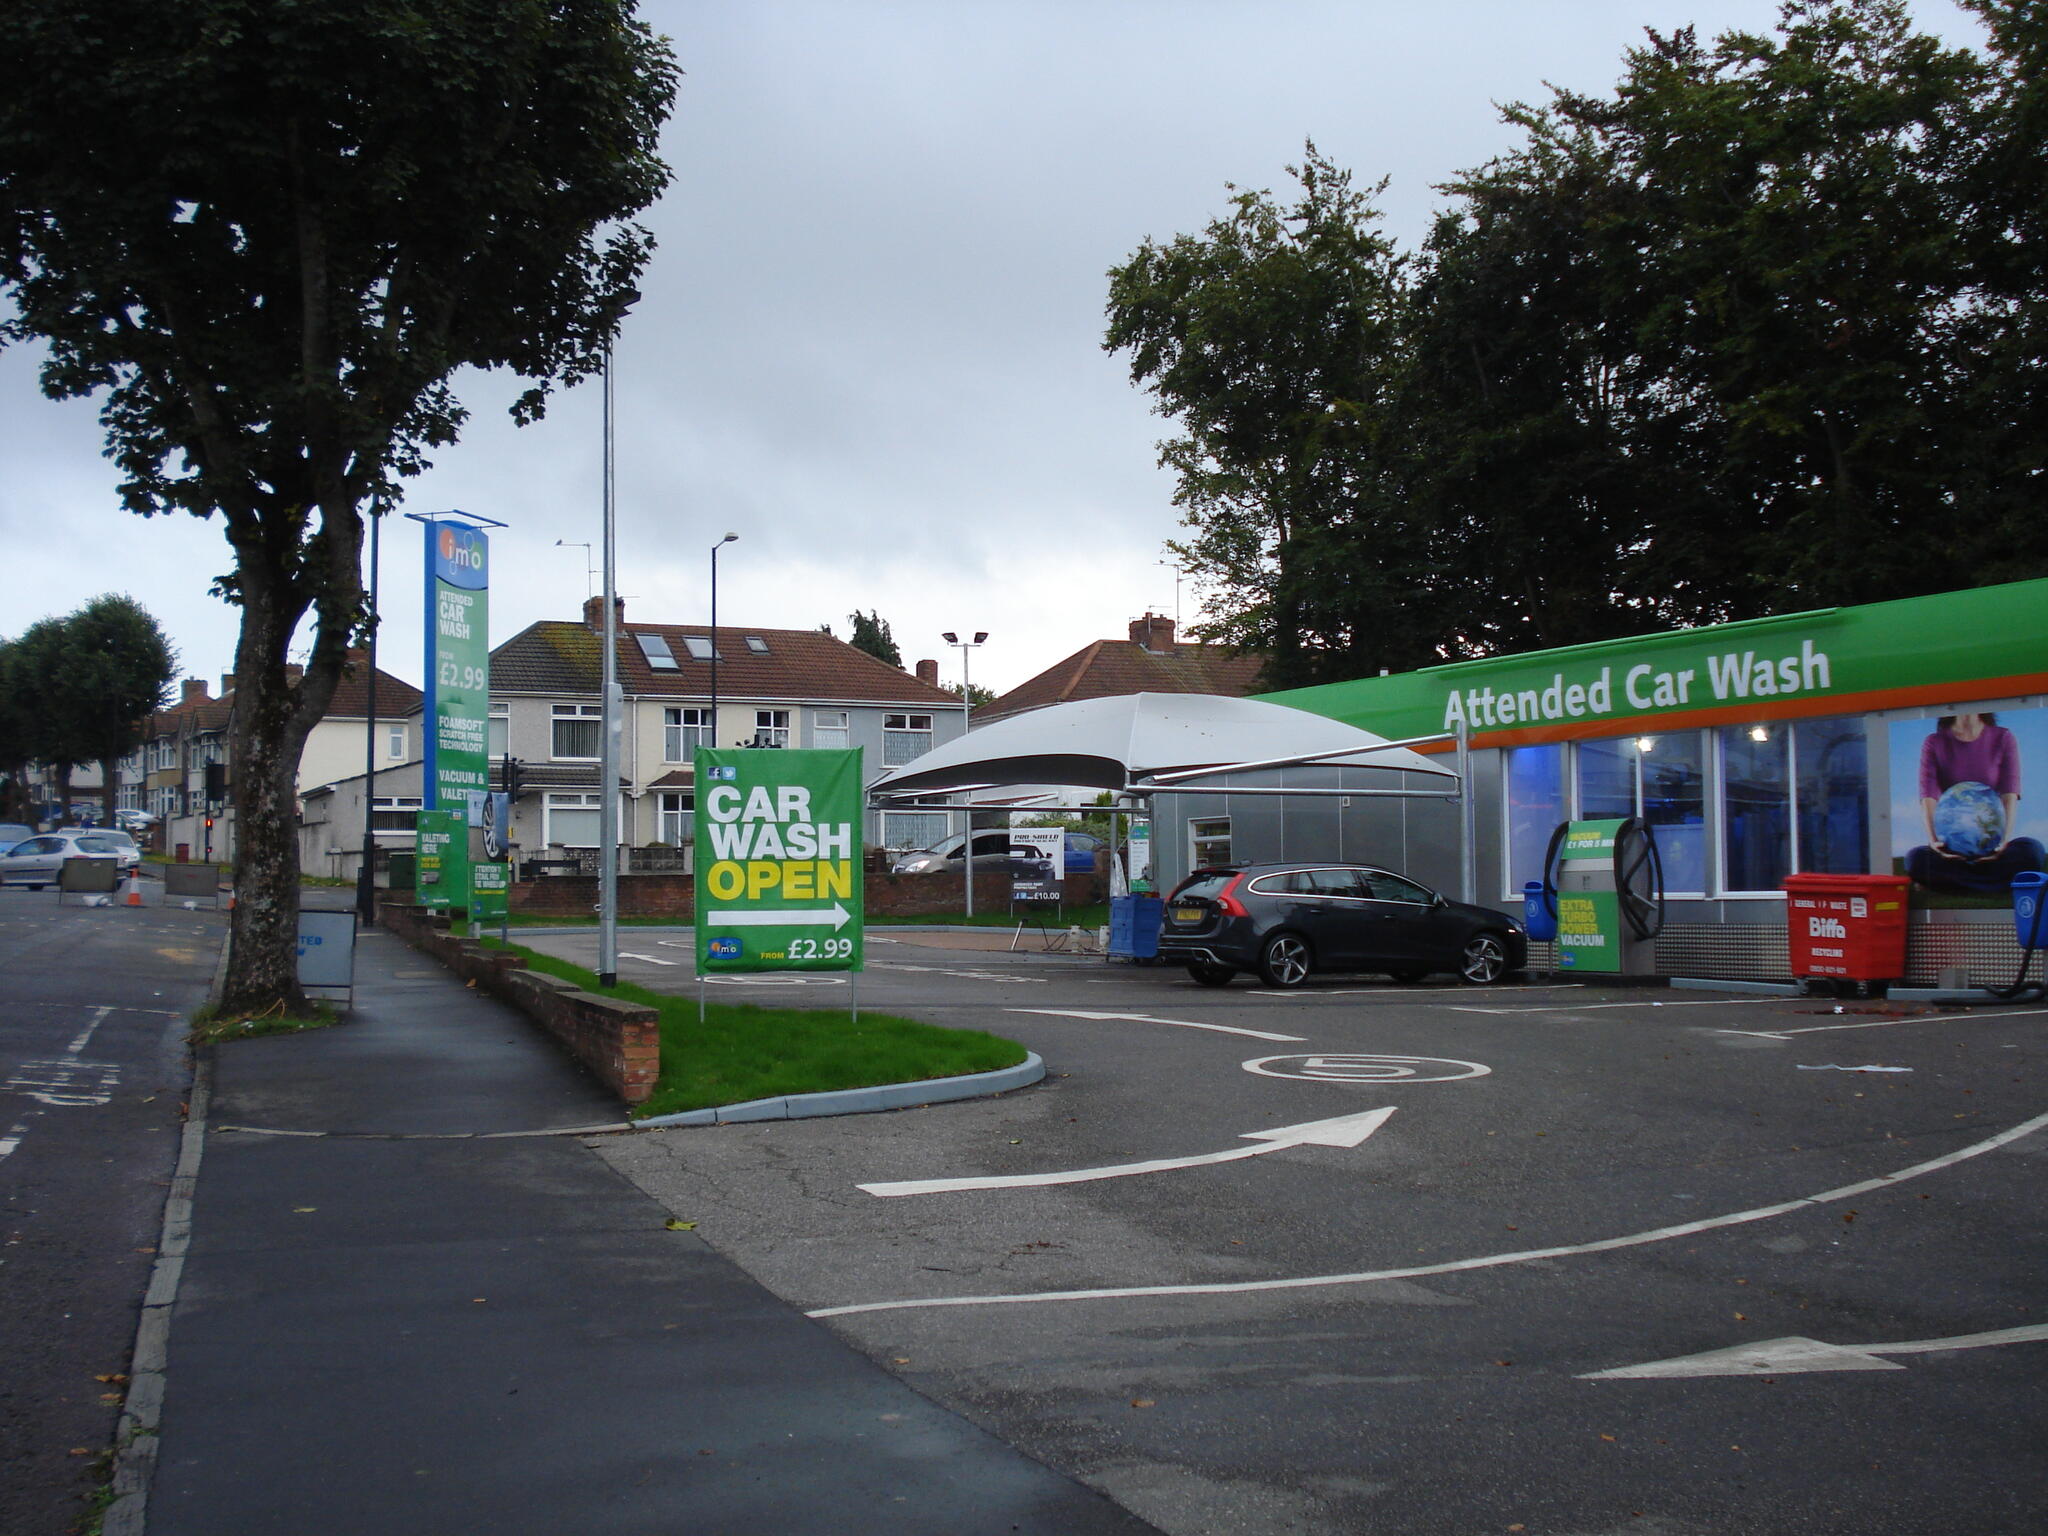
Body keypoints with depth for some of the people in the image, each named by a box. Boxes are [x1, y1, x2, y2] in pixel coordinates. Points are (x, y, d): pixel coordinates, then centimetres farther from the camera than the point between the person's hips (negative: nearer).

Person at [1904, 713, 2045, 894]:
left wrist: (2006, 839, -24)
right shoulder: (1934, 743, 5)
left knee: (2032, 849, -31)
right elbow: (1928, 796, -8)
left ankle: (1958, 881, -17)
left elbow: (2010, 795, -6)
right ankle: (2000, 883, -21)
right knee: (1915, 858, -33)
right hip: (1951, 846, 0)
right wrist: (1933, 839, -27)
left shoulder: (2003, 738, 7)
- - - - - - -
### Activity
Copy out the lines starting at the one containing "left elbow: (2010, 795, -6)" and ending with the last line of the items, swapping "ankle" for "foot" and keeping everything else unchanged.

### The completed task
left elbow: (2010, 795, -6)
right foot: (2000, 883, -21)
right knee: (1915, 858, -33)
right hip: (1951, 846, 0)
right wrist: (1933, 839, -27)
left shoulder: (2003, 738, 7)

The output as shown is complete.